Psychiatrie, prescriptions : l’infirmière en pratique avancée étend son pouvoir

Dans le JO du jour, une série de textes étend la liste des actes techniques, prescriptions et champ d'intervention des infirmiers en pratique avancée. Les médecins n'ont plus qu'à se tenir tranquilles...

Dans le JO de ce 13 août, la tutelle a pensé à gâter les infirmières en pratique avancée. En effet, un décret 2019-835 du 12 août 2019 « étend le champ d’exercice de l’infirmier exerçant en pratique avancée »

Plusieurs domaines sont visés par l’extension de ces pratiques. En premier lieu, la psychiatrie. La loi de transformation du système de santé, adoptée début juillet par le Parlement, étend en effet les prérogatives des infirmiers de pratique avancée à la psy. Dans le décret publié ce matin, il est dit que « le protocole d'organisation est établi entre un ou plusieurs psychiatres et un ou plusieurs infirmiers exerçant en pratique avancée ». Le décret encadre également la formation des étudiants en formation au diplôme d’État d’infirmier en pratique avancée. 

En matière de prescription, le décret permet l’exécution des prescriptions des IPA par des infirmiers, techniciens de laboratoire, pharmaciens ou service de soins infirmiers à domicile.
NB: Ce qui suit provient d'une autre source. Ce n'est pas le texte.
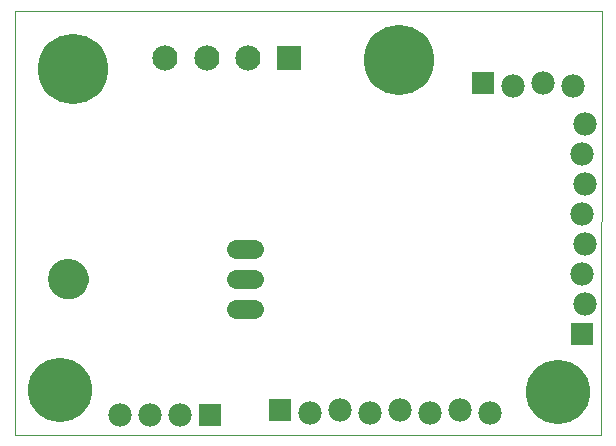
<source format=gbs>
G75*
G70*
%OFA0B0*%
%FSLAX24Y24*%
%IPPOS*%
%LPD*%
%AMOC8*
5,1,8,0,0,1.08239X$1,22.5*
%
%ADD10C,0.0000*%
%ADD11C,0.0640*%
%ADD12C,0.1340*%
%ADD13R,0.0780X0.0780*%
%ADD14C,0.0780*%
%ADD15C,0.2340*%
%ADD16C,0.2140*%
%ADD17R,0.0840X0.0840*%
%ADD18C,0.0840*%
D10*
X000210Y000805D02*
X000201Y014960D01*
X019774Y014960D01*
X019754Y000805D01*
X000210Y000805D01*
X001333Y006024D02*
X001335Y006074D01*
X001341Y006124D01*
X001351Y006174D01*
X001364Y006222D01*
X001381Y006270D01*
X001402Y006316D01*
X001426Y006360D01*
X001454Y006402D01*
X001485Y006442D01*
X001519Y006479D01*
X001556Y006514D01*
X001595Y006545D01*
X001636Y006574D01*
X001680Y006599D01*
X001726Y006621D01*
X001773Y006639D01*
X001821Y006653D01*
X001870Y006664D01*
X001920Y006671D01*
X001970Y006674D01*
X002021Y006673D01*
X002071Y006668D01*
X002121Y006659D01*
X002169Y006647D01*
X002217Y006630D01*
X002263Y006610D01*
X002308Y006587D01*
X002351Y006560D01*
X002391Y006530D01*
X002429Y006497D01*
X002464Y006461D01*
X002497Y006422D01*
X002526Y006381D01*
X002552Y006338D01*
X002575Y006293D01*
X002594Y006246D01*
X002609Y006198D01*
X002621Y006149D01*
X002629Y006099D01*
X002633Y006049D01*
X002633Y005999D01*
X002629Y005949D01*
X002621Y005899D01*
X002609Y005850D01*
X002594Y005802D01*
X002575Y005755D01*
X002552Y005710D01*
X002526Y005667D01*
X002497Y005626D01*
X002464Y005587D01*
X002429Y005551D01*
X002391Y005518D01*
X002351Y005488D01*
X002308Y005461D01*
X002263Y005438D01*
X002217Y005418D01*
X002169Y005401D01*
X002121Y005389D01*
X002071Y005380D01*
X002021Y005375D01*
X001970Y005374D01*
X001920Y005377D01*
X001870Y005384D01*
X001821Y005395D01*
X001773Y005409D01*
X001726Y005427D01*
X001680Y005449D01*
X001636Y005474D01*
X001595Y005503D01*
X001556Y005534D01*
X001519Y005569D01*
X001485Y005606D01*
X001454Y005646D01*
X001426Y005688D01*
X001402Y005732D01*
X001381Y005778D01*
X001364Y005826D01*
X001351Y005874D01*
X001341Y005924D01*
X001335Y005974D01*
X001333Y006024D01*
D11*
X007583Y006024D02*
X008183Y006024D01*
X008183Y005024D02*
X007583Y005024D01*
X007583Y007024D02*
X008183Y007024D01*
D12*
X001983Y006024D03*
D13*
X006723Y001487D03*
X009061Y001650D03*
X019111Y004183D03*
X015817Y012560D03*
D14*
X016817Y012460D03*
X017817Y012560D03*
X018817Y012460D03*
X019211Y011183D03*
X019111Y010183D03*
X019211Y009183D03*
X019111Y008183D03*
X019211Y007183D03*
X019111Y006183D03*
X019211Y005183D03*
X016061Y001550D03*
X015061Y001650D03*
X014061Y001550D03*
X013061Y001650D03*
X012061Y001550D03*
X011061Y001650D03*
X010061Y001550D03*
X005723Y001487D03*
X004723Y001487D03*
X003723Y001487D03*
D15*
X002132Y013034D03*
X012999Y013310D03*
D16*
X001723Y002313D03*
X018298Y002235D03*
D17*
X009361Y013376D03*
D18*
X007983Y013376D03*
X006605Y013376D03*
X005227Y013376D03*
M02*

</source>
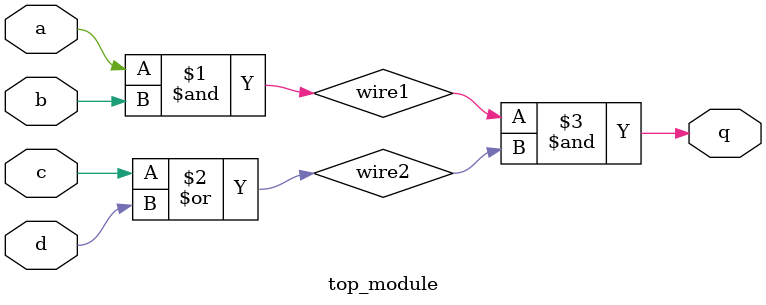
<source format=sv>
module top_module (
    input a,
    input b,
    input c,
    input d,
    output q
);

    wire wire1, wire2;

    assign wire1 = a & b;
    assign wire2 = c | d;
    assign q = wire1 & wire2;

endmodule

</source>
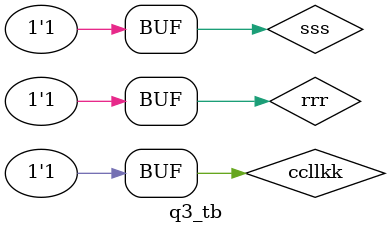
<source format=sv>
`timescale 1ns/1ns	

module q3_tb();
   logic sss = 0, rrr = 1, ccllkk = 1;
   logic qqq, qqqbar;
   q2 UUT(sss, rrr, ccllkk, qqq, qqqbar);
   initial begin
	  #100 ccllkk = 0;
      #100 ccllkk = 1;
      #100 rrr = 0;
      #100 sss = 1;
      #100 ccllkk = 0;
      #100 ccllkk = 1;
      #100 sss = 1;
      #100 rrr = 1;
      #100 ccllkk = 0;
      #100 ccllkk = 1;
	  // Loss Of Memory Happens Here:
//      #100 sss = 0;
//      #100 rrr = 0;	  
//      #100 ccllkk = 0;
//      #100 ccllkk = 1;	  
    end
endmodule

</source>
Le remboursement des prescriptions des IPA est également notifié dans le décret. De la même manière, les consultations demandées par un IPA à un médecin spécialiste ne sont pas non plus majorées à l’assuré. 

Comme pour compléter ce décret, un arrêté, publié dans le même JO, étend la liste des actes techniques que l’IPA est autorisé à pratiquer. Parmi les nouveaux actes techniques, l’arrêté mentionne l'« utilisation de techniques de médiation à visée thérapeutique », les examens sanguins, et en hormonologie l’examen « - Béta-HCG ». Sont aussi ajoutés les actes techniques suivants :  « dosage médicamenteux : Lithium ; Acide Valproïque ; Carbamazépine ; Clozapine ». Dans le domaine de la toxicologie est ajouté l’acte technique suivant :«Recherche de toxiques ». 

Par ailleurs, l’IPA sera autorisé à renouveler ou adapter les prescriptions médicales suivantes : les médicaments anti-cancéreux (dans le cadre d’une procédure écrite établie par le médecin), les thymorégulateurs, psychostimulants, antipsychotiques atypiques, neuroleptiques conventionnels, antiépileptiques "approuvés dans le traitement de troubles psychiatriques et traitement de substitution aux opiacés".